When I had confessed all the sins I could remember, the priest began to ask me the strangest questions on matters about which my pen must be silent. I replied, “Father, I do not understand what you ask me.”
“I question you on the sixth commandment (seventh in the Bible). Confess all. You will go to hell, if through your fault you omit anything.”
Thereupon he dragged my thoughts to regions which, thank God had hitherto been unknown to me.
I answered him: “I do not understand you,” or “I have never done these things.”
Then, skilfully shifting to some secondary matter, he would soon slyly and cunningly come back to his favorite subject, namely, sins of licentiousness.
His questions were so unclean that I blushed, and felt sick with disgust and shame. More than once I had been, to my regret, in the company of bad boys; but not one of them has offended my moral nature so much as this priest had done. Not one of them had ever approached the shadow of the things from which that man tore the veil, and which he placed before the eye of my soul. In vain did I tell him that I was not guilty of such things; that I did not even understand what he asked me; he would not let me off. Like the vulture bent upon tearing the poor bird that falls into his claws, that cruel priest seemed determined to defile and ruin my heart.
At last he asked me a question in a form of expression so bad that I was really pained. I felt as if I had received a shock from an electric battery; a feeling of horror made me shudder. I was so filled with indignation that, speaking loud enough to be heard by many, I told him: “Sir, I am very wicked; I have seen, heard and done many things which I regret; but I never was guilty of what you mention to me. My ears have never heard anything so wicked as what they have heard from your lips. Please do not ask me any more of those questions; do not teach me any more evil than I already know.”
The remainder of my confession was short. The firmness of my voice had evidently frightened the priest, and made him blush. He stopped short and began to give me some good advice, which might have been useful to me if the deep wounds which his questions had inflicted upon my soul had not so absorbed my thoughts as to prevent me from giving attention to what he said.
He gave me a short penance and dismissed me.

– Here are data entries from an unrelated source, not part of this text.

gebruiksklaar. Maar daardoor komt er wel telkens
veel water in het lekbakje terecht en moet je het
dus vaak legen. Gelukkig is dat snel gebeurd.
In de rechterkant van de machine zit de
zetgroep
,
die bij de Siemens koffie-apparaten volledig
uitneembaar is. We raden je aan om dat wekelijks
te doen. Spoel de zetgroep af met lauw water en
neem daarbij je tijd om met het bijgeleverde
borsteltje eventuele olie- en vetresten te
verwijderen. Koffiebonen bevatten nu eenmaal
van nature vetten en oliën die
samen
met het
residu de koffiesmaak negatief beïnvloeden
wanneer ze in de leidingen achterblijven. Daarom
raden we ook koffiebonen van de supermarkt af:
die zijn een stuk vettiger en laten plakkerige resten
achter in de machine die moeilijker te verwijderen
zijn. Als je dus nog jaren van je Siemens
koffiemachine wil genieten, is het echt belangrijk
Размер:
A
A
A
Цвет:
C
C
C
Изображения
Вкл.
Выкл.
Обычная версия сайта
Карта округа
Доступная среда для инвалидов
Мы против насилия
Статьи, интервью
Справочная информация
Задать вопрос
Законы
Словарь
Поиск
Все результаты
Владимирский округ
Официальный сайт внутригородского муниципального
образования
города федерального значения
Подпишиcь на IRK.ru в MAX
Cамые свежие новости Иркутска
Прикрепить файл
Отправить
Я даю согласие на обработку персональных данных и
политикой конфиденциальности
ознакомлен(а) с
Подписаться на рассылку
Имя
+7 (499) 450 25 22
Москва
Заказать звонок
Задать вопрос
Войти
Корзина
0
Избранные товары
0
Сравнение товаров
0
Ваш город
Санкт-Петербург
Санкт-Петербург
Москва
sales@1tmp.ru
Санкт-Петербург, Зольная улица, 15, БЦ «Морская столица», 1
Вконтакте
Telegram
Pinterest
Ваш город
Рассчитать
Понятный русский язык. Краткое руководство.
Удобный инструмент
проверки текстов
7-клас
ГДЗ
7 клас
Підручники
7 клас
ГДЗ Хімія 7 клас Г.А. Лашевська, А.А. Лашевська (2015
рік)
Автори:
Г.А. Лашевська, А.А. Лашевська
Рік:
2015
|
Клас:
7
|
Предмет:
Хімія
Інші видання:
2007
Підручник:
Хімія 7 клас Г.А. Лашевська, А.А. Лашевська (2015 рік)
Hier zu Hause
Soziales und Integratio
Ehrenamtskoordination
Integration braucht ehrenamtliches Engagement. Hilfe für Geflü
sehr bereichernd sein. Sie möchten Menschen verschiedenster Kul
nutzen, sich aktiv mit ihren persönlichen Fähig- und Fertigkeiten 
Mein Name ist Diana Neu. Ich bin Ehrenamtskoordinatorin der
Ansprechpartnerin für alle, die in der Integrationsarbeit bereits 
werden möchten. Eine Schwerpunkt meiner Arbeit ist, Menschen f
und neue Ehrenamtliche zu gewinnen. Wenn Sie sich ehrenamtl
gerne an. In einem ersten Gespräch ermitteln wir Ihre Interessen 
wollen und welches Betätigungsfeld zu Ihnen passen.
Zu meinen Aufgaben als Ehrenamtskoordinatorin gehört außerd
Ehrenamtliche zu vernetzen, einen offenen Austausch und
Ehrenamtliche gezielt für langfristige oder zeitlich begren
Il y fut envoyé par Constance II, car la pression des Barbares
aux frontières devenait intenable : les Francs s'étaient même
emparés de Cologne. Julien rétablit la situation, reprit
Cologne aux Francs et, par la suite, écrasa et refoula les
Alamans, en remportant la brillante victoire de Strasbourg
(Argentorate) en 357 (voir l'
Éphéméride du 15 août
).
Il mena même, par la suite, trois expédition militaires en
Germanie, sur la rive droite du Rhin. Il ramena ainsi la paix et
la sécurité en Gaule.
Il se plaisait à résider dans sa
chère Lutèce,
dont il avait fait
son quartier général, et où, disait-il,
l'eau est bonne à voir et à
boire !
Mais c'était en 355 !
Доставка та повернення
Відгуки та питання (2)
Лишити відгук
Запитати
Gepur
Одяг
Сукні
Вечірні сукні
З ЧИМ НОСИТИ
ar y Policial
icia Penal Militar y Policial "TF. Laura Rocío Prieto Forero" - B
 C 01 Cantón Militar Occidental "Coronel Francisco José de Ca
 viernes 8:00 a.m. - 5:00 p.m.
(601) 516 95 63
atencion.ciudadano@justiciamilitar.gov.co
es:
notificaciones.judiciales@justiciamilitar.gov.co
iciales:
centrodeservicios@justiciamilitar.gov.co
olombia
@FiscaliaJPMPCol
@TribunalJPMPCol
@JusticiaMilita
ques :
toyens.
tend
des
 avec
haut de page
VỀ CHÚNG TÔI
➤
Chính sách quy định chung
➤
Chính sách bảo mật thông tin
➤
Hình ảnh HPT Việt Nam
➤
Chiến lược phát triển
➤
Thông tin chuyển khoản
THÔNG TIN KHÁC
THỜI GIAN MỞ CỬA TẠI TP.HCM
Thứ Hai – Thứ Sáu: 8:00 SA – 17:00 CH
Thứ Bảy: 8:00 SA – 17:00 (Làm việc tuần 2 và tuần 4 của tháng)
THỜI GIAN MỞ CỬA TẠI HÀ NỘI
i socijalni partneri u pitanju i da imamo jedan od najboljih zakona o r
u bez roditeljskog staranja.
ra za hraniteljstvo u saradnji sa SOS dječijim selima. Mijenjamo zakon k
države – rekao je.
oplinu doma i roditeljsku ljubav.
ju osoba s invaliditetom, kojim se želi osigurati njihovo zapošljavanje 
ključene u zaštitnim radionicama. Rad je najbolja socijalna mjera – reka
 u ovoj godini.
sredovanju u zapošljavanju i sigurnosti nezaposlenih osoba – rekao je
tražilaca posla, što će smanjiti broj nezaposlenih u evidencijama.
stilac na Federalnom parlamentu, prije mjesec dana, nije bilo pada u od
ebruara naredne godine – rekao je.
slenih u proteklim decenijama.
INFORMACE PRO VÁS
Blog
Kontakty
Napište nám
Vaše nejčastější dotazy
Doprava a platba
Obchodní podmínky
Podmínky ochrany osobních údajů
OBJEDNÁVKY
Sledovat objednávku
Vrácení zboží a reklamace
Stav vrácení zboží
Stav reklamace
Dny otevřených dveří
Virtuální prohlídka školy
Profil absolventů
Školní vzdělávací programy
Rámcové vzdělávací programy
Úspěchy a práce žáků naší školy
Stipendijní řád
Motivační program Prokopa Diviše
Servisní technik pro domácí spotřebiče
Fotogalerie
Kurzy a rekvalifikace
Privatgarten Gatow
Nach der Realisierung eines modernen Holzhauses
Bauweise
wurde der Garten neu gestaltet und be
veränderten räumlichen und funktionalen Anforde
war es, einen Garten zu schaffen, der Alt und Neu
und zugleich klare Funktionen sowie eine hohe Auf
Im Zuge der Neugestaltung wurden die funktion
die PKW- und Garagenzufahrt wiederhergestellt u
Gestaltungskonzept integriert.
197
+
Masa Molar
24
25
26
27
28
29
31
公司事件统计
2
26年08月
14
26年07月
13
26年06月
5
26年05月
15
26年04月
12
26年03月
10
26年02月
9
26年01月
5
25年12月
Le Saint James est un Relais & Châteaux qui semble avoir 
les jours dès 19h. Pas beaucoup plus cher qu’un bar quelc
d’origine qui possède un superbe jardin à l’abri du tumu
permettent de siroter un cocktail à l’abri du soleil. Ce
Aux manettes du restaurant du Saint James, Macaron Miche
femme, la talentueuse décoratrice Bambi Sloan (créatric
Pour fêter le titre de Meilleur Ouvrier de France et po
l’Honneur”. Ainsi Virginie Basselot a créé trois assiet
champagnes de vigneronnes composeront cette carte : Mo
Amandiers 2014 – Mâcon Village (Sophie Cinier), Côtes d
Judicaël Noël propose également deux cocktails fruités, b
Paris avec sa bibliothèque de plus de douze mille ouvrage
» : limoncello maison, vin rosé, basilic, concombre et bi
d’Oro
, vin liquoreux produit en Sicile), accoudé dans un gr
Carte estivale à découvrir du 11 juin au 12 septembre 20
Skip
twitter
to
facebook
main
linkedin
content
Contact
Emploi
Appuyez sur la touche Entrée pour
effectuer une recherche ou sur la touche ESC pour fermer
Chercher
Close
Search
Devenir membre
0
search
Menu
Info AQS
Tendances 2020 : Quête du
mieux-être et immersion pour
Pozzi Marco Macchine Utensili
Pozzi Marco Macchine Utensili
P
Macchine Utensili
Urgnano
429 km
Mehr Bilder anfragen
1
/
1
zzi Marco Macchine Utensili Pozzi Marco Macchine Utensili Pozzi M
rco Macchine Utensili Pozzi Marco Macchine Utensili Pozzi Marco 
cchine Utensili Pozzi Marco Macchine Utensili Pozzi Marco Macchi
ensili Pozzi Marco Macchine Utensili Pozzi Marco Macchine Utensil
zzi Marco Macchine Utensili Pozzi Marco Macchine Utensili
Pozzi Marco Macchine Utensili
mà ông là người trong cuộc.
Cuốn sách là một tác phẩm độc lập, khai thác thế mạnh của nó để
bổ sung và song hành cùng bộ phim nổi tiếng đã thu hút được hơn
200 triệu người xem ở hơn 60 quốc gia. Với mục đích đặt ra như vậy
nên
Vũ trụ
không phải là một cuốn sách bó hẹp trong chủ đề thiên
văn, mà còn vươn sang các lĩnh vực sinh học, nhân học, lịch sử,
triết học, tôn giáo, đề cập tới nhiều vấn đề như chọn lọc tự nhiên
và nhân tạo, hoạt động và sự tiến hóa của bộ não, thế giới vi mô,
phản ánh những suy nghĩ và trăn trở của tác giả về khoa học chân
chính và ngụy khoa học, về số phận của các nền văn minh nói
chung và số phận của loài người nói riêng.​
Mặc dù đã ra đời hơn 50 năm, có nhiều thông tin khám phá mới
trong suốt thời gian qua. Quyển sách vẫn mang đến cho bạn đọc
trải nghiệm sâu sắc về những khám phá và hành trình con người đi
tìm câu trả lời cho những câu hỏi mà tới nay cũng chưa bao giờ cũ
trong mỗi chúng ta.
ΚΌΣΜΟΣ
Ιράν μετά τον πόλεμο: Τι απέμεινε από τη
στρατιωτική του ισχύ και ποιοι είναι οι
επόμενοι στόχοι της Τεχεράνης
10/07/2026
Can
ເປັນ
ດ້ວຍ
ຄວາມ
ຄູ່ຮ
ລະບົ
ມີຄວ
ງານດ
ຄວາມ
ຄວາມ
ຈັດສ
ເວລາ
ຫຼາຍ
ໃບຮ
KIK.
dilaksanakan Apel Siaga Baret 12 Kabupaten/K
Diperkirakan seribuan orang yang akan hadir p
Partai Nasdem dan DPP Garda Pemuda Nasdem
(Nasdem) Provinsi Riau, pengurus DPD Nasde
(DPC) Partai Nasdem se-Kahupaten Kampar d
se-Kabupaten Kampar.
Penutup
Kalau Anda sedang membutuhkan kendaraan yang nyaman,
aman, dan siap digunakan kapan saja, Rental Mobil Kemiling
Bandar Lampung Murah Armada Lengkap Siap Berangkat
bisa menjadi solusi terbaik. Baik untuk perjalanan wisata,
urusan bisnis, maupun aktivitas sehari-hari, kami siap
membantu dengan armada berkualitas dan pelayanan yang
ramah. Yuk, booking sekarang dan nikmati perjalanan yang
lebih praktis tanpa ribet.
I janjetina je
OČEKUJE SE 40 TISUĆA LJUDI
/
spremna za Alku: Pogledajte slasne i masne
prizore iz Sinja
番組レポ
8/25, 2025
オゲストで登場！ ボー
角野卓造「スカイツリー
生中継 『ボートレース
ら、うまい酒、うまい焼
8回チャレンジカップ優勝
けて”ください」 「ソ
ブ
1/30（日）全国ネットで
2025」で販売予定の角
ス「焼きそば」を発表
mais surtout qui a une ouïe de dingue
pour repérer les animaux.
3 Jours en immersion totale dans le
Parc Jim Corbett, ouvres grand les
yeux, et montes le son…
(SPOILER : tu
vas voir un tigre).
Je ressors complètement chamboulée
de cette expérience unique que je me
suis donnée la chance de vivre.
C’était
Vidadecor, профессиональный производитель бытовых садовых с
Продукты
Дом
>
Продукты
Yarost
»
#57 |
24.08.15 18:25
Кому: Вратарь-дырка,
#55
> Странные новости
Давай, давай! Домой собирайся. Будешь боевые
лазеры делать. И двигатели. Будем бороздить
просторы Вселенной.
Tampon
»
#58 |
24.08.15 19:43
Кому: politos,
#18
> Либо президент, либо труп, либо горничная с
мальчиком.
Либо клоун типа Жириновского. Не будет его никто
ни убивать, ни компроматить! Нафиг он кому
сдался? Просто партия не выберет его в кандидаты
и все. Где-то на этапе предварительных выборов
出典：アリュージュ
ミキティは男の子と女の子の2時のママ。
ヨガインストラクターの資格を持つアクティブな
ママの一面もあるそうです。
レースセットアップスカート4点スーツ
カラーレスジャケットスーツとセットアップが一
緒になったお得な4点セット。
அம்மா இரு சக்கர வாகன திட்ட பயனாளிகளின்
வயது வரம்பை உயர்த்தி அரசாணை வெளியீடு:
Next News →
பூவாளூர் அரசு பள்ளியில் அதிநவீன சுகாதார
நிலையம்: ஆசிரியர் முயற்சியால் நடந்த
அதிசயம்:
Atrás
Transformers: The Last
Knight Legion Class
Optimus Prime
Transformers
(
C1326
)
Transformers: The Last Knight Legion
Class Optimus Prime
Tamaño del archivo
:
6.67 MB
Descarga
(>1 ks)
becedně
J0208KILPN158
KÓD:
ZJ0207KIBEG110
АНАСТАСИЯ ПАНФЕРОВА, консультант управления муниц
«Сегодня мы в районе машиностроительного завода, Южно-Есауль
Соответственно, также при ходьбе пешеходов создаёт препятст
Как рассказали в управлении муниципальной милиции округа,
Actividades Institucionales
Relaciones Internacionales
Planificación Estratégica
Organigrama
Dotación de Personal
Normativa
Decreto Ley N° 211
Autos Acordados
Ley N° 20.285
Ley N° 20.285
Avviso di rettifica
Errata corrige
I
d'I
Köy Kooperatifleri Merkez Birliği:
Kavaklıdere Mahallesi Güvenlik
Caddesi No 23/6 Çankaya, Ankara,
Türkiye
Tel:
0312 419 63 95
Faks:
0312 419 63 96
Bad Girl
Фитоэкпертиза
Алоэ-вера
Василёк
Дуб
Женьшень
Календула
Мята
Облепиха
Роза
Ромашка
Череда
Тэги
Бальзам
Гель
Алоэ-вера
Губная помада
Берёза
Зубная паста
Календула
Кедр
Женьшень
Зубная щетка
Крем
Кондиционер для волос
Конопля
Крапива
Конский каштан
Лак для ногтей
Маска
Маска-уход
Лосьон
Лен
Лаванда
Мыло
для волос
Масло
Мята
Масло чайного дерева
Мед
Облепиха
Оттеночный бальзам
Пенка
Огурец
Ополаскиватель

I left the confessional irritated and confused. From the shame of what I had just heard from the mouth of that priest I dared not lift my eyes from the ground. I went into a retired corner of the church to do my penance; that is, to recite the prayers he had indicated to me. I remained for a long time in church. I had need of a calm after the terrible trial through which I had just passed. But vainly I sought for rest. The shameful questions which had been asked me, the new world of iniquity into which I had been introduced, the impure phantoms by which my childish heart had been defiled, confused and troubled my mind so strangely that I began to weep bitterly.